Sırada Nurettin Güleç vardı. Sanatçı dostumuz türkü, marş ve halaylarla tüm katılanları coşturdu.
Piknik programımızın ikinci bölümü Esenyurt İKEden işçi arkadaşların oluşturduğu halkoyunları ekibinin gösterisi ile devam etti. Büyük beğeni toplayan gösterinin ardından serbest kürsüye geçildi.
Söz artık, sömürülen, ezilen, söz ve karar verme hakkı elinden alınan işçi sınıfındaydı. İşçi arkadaşlarımız kürsüyü bir an bile boş bırakmadılar. İşyerlerinde yaşanan sorunlardan sınıfın temel sorunlarına kadar birçok konuya değinildi. Tüm konuşan dostlarımızın ortak çağrısı vardı. 1 Mayısta alanlarda buluşmak.
Son olarak sahneye Grup Eksen çıktı. Türkü, marş ve halaylarıyla kitleyi coşturdu. Program 1 Mayıs marşının topluca ve coşkulu olarak söylenmesiyle noktalandı.
Piknik tümüyle politik bir atmosferde geçti. Komünistler seçim çalışmasından bugüne kadar izledikleri siyasal faaliyete bir başarıyı daha eklediler.
Şimdi sıra aynı gücü ve coşkuyu 1 Mayıs alanlarına taşımaktır.
Merkezi pikniğimizin en dikkate değer yanı katılımdı. Yaklaşık 800 kişi katıldı pikniğimize. Sadece yakın çevremizi pikniğe getirmenin çok ötesine geçmiştik. Ulaşabildiğimiz oranda çok insana ulaştık. Gerçekleşen katılım bizim açımızdan kitle çalışmasında gösterilen bir başarıdır.

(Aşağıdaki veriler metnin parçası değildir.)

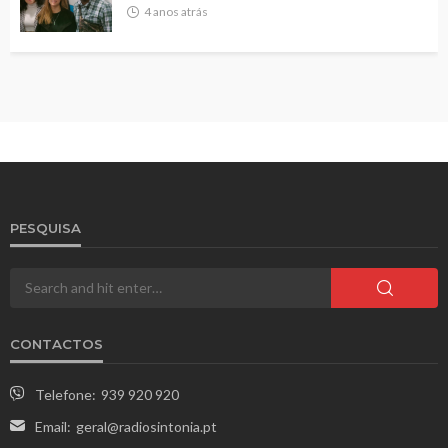
4 anos atrás
PESQUISA
CONTACTOS
Telefone:
939 920 920
Email:
geral@radiosintonia.pt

Piknik programının politik içeriğinin yanısıra, pikniğe gelen insanlarla birebir sohbetlerle 1 Mayısa çağrımızı daha güçlü hale getirdik. Piknik sonrası sadece söz verdiğim için gelmiştim, ama çok memnun oldum! diyen emekçiler vardı.
Pikniğe katılım izleyici olmanın ötesindeydi. Her piknikte serbest kürsü bölümünde deyim yerindeyse, insanları kürsüye zorla çıkarıyorduk. Ama bu yıl hiç de öyle olmadı; zaman darlığı nedeniyle serbest kürsü bölümüne daha erken son vermek zorunda kaldık. Pikniğimizin politik yanına da etkin bir katılım vardı. Sonuç olarak hemen her açıdan başarılı bir piknik gerçekleştirdik.
Piknikteki başarımız öncelikle daha geniş kitleye ulaşmış olmamızdı. Bu, 1 Mayıs çağrımızı daha geniş kitleye dolaysız ulaştırmak anlamını taşıyor. Şimdiden 1 Mayıs alanına katılım olarak daha güçlü çıkacağımızı söyleyebiliriz. Merkezi pikniği organize etmedeki başarı, yoldaşlarımızın bir etkinliği organize etmede katettikleri yolu gösteriyor. Piknik için en özlü olarak, cüret ettik ve başardık, diyebiliriz.